◆ **RECORDS FOR THIS TASK**:
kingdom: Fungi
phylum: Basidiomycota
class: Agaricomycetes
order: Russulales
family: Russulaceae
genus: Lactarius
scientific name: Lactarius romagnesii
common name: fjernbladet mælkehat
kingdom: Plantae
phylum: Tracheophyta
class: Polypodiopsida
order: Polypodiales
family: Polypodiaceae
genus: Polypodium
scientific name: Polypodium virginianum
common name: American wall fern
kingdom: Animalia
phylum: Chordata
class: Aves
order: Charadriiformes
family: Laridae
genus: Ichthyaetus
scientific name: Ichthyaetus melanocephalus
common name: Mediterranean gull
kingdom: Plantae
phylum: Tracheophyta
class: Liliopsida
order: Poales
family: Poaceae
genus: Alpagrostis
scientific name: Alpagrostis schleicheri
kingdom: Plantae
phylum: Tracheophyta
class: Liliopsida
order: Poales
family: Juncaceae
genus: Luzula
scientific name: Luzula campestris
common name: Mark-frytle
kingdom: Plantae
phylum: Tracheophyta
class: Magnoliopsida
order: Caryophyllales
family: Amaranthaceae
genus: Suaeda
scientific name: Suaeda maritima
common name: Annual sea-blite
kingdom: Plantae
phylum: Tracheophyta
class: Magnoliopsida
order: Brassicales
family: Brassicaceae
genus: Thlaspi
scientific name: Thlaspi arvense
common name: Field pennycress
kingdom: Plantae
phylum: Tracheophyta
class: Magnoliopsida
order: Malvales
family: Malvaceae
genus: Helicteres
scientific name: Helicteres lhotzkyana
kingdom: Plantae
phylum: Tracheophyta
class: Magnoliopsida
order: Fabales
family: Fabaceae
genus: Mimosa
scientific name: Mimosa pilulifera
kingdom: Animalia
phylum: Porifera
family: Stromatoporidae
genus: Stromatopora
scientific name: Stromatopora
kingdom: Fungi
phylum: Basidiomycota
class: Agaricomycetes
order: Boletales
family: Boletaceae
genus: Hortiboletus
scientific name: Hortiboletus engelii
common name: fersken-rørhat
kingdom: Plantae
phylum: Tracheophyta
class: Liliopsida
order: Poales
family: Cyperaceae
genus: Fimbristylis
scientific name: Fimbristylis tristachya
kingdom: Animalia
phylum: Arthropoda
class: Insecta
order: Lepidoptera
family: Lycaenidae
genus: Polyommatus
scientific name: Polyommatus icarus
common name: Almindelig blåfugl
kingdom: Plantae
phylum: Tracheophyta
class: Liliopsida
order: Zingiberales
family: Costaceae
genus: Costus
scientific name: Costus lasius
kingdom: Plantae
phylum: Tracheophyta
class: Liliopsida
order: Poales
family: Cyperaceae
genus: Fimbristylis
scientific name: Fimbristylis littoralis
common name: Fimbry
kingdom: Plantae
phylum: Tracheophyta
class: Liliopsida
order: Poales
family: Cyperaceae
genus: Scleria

◆ **STATED EXERCISE**: Take the part that opens with the line containing "scientific name: Thlaspi arvense" and closes with the last line, and swap "common name" for "vernacular name" wherever it appears, leaving everything else unchanged. Give only those lines.

◆ **SOLUTION TO THIS EXERCISE**:
scientific name: Thlaspi arvense
vernacular name: Field pennycress
kingdom: Plantae
phylum: Tracheophyta
class: Magnoliopsida
order: Malvales
family: Malvaceae
genus: Helicteres
scientific name: Helicteres lhotzkyana
kingdom: Plantae
phylum: Tracheophyta
class: Magnoliopsida
order: Fabales
family: Fabaceae
genus: Mimosa
scientific name: Mimosa pilulifera
kingdom: Animalia
phylum: Porifera
family: Stromatoporidae
genus: Stromatopora
scientific name: Stromatopora
kingdom: Fungi
phylum: Basidiomycota
class: Agaricomycetes
order: Boletales
family: Boletaceae
genus: Hortiboletus
scientific name: Hortiboletus engelii
vernacular name: fersken-rørhat
kingdom: Plantae
phylum: Tracheophyta
class: Liliopsida
order: Poales
family: Cyperaceae
genus: Fimbristylis
scientific name: Fimbristylis tristachya
kingdom: Animalia
phylum: Arthropoda
class: Insecta
order: Lepidoptera
family: Lycaenidae
genus: Polyommatus
scientific name: Polyommatus icarus
vernacular name: Almindelig blåfugl
kingdom: Plantae
phylum: Tracheophyta
class: Liliopsida
order: Zingiberales
family: Costaceae
genus: Costus
scientific name: Costus lasius
kingdom: Plantae
phylum: Tracheophyta
class: Liliopsida
order: Poales
family: Cyperaceae
genus: Fimbristylis
scientific name: Fimbristylis littoralis
vernacular name: Fimbry
kingdom: Plantae
phylum: Tracheophyta
class: Liliopsida
order: Poales
family: Cyperaceae
genus: Scleria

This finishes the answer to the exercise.